On the one hand, this representational backdrop refers to the history of western modernist aesthetics. There is something both pre-modern and decidedly post-modern in George’s juxtapositions that speaks to the crux of contemporary debates over the status of the photographic image. Despite frequently heard claims that the photograph has lost its currency in the current hyper-speed interactive image economy, and despite consistent attempts to empty the content out of images, George’s roses stubbornly denote a register of meaning that defies contemporary iconoclasms. As Bruno Latour suggests, when it comes to images we had never been modern, but now we are even less so, and for every attempt to remove the power of images a new source is found.[vi] George finds this new source in the act of re-imagining the familiar by rendering the ubiquitous image of the rose both beautiful and strange. Modernist avant-garde radicalised itself against photography, creating images that were could not be photographed and inventing a visual language that emphasized gesture and expression. Digital technology made it possible to incorporate hand-gestures into photographs signaling the disillusion of modernist representation, and the shift from photographic to post-photographic practices. In Fog Garden photographs materialize this shift in an inverted form. George uses ‘hand-painted’ digital photography of roses not just to evoke the traditional connection to modernist aesthetics, or to describe the cultural and religious associations with what is in the image, but to materialize the gap between the two registers of meaning.

Yet another way to understand the way in which George engages with the medium of photography is to say that if images of flowers materialize the gap in the wake of the dissolution of modernism, George materialises the ideological backdrop to the gap. Returning to Zizek, we can call this gap the ‘unknown knowns’: the disavowed beliefs, suppositions and obscene practices we pretend not to know about, even though they form the background of our public values.[vii] George materializes the link between the medium of photography and the ‘unknown knowns’, which here become ‘invisible visibles’. We cannot approach the image of the rose outside the Fog Garden, the complex history and the network of gazes, conflict, war and violence that surround it. This gesture discloses what Marianne Hirsch calls ‘structure and effect’ of ideology in the photograph reproduced through ‘a screen made up of dominant mythologies and preconceptions that shape the representations’.[viii] In other words, in Fog Garden, roses do not exist as a recorded object. Rather, they exist only insofar as the screen of dominant mythologies that shapes the representation – the fog garden of roses – is the object.
 
 
 
[i] This title is a reference to Slavoj Zizek, ‘The Military-Poetic Complex’ London Review of Books, Vol 30. No 16, (2008) 17
[ii] Julie Scott Meisami, ‘Allegorical Gardens in the Persian Poetic Tradition: Nezami, Rumi, Hafez,’ International Journal of Middle Eastern Studies, Volume 17 (1985) and Maria Alvanou, ‘Symbols of Basic Islamic Imagery in Jihadi Propoganda’, Italian Team for Security Terroristic Issues and Managing Emergencies
[iii] Michael Foucault, ‘Of Other Spaces,’ Diacritics, Vol 16. No 1. (1986)

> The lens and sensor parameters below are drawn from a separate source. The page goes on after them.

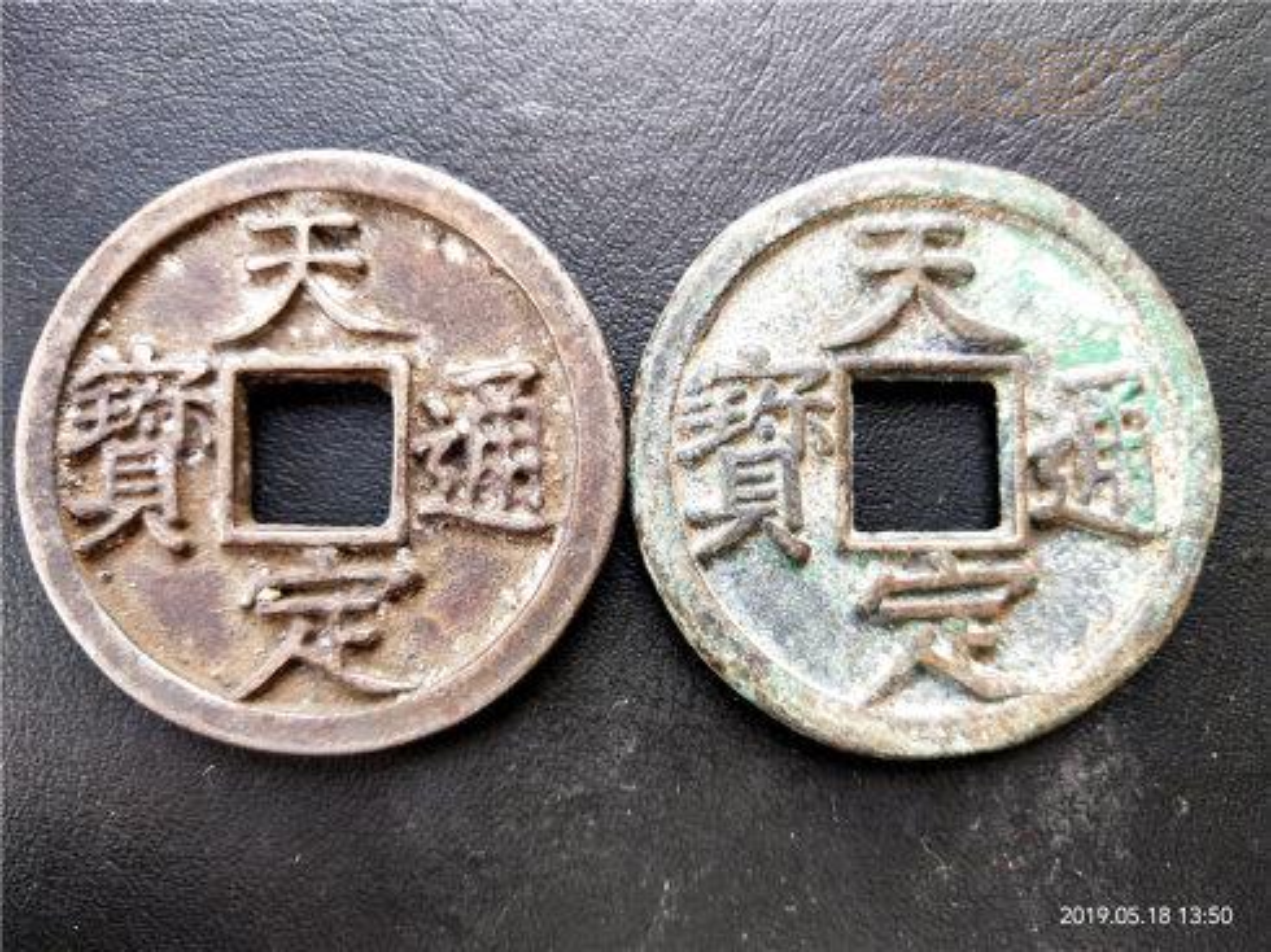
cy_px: 476
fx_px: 1101
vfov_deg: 46.8
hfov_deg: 60.0
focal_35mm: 30
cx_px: 636
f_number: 1.8
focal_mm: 3.95
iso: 114
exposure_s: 1/100
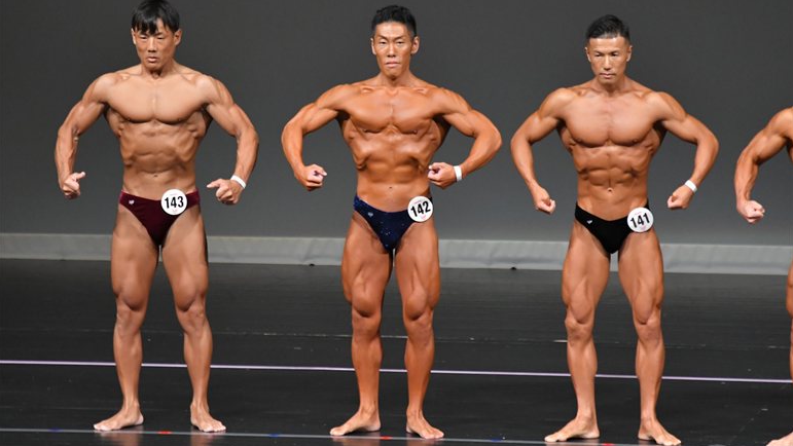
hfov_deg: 5.9
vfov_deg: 3.3
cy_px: 214
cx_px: 396
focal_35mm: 363
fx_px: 7634
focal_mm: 230
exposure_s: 1/400
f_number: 5.6
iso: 4000
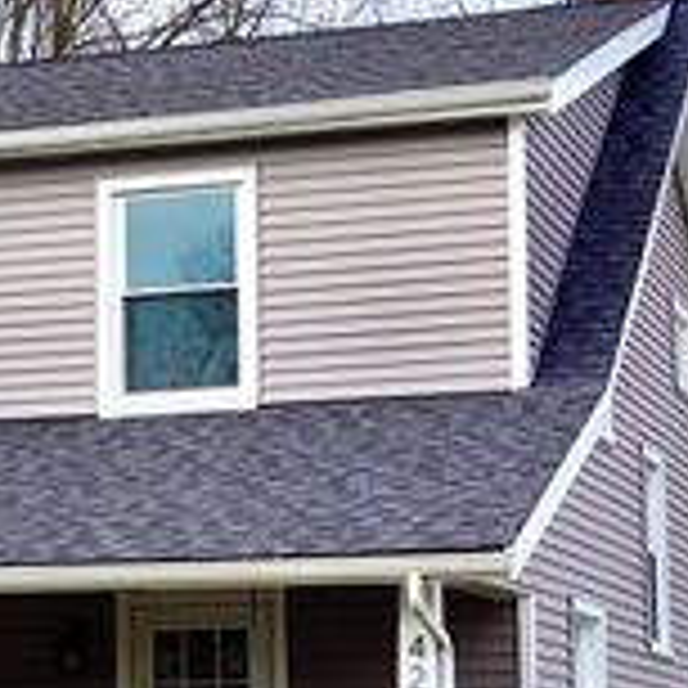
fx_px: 2743
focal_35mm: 122
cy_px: 488
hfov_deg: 14.2
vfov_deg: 14.3
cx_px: 139
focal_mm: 16.31
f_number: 4
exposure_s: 1/250
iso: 100
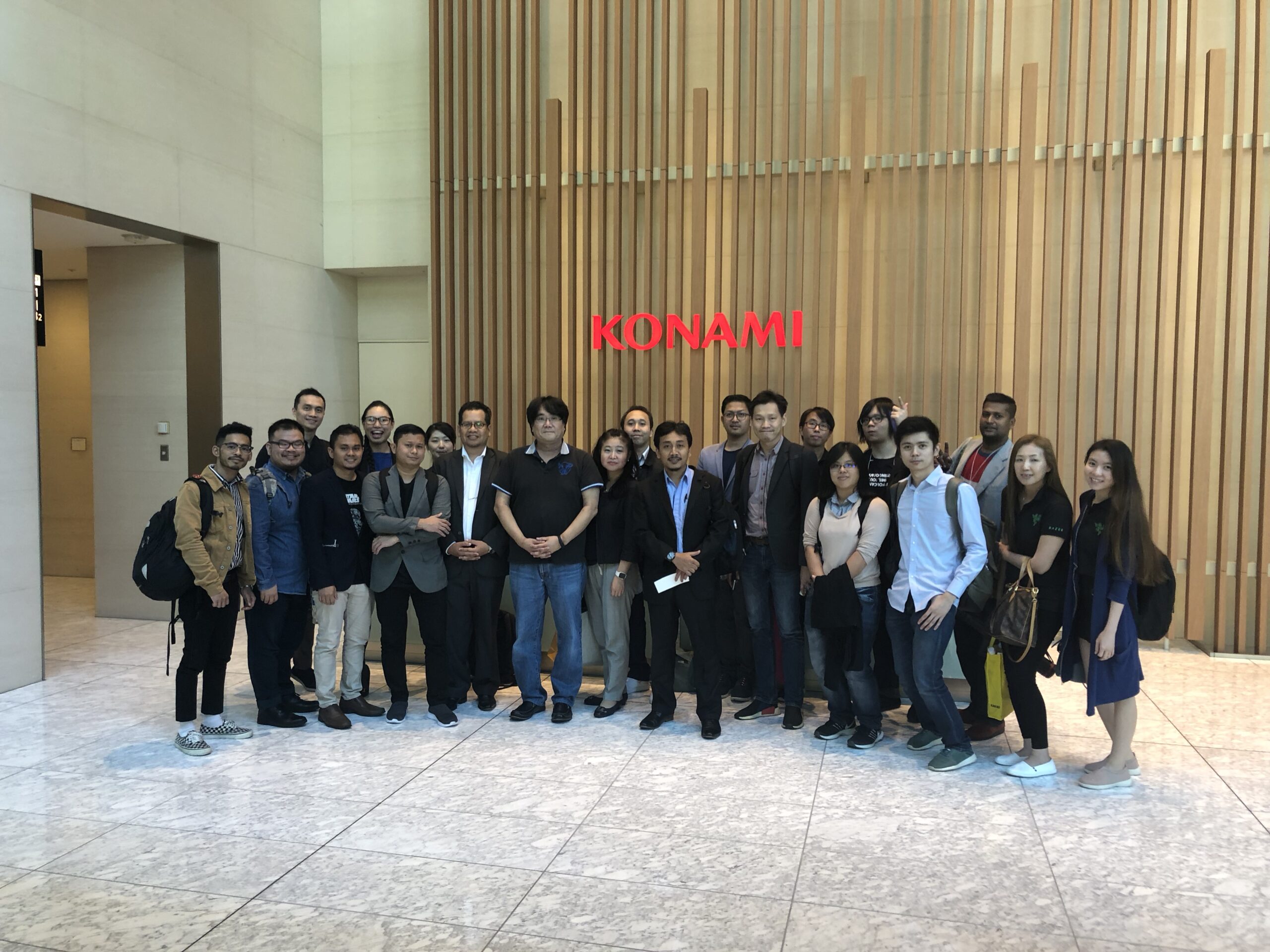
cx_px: 635
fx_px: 1027
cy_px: 476
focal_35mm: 28
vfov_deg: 49.7
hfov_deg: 63.4
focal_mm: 4
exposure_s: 1/33
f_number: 1.8
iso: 32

[iv] Christopher Kremmer, 'The Carpet Wars', (Sydney, Harper Collins, 2007) 40
[v] See Scott McQuire, 'Awaiting the Barbarians on the Road to Baghdad',  catalogue essay, Phillip George, Edge of Empire, Breenspace, Sydney, 2010 [URL] http://phillipgeorge.net/essays/awaitingTheBarbariansOnTheRoadToBagdad_scottMcQuire_2010.pdf
[vi] Bruno Latour, ‘What Is Iconoclash? Or Is There A World Beyond The Image Wars’ in Iconoclash (Massachusetts: MIT Press, 2002) 14-37, 21.
[vii] Slavoj Zizek, ‘What Rumsfeld Doesn’t Know That He Knows About Abu Ghraib’, In These Times, May 21, 2004, [URL] http://www.inthesetimes.com/article/747/
[viii] Marianne Hirsch, 'Family Frames: Photography, Narrative and Memory' (London: Harvard University Press,1997) 7.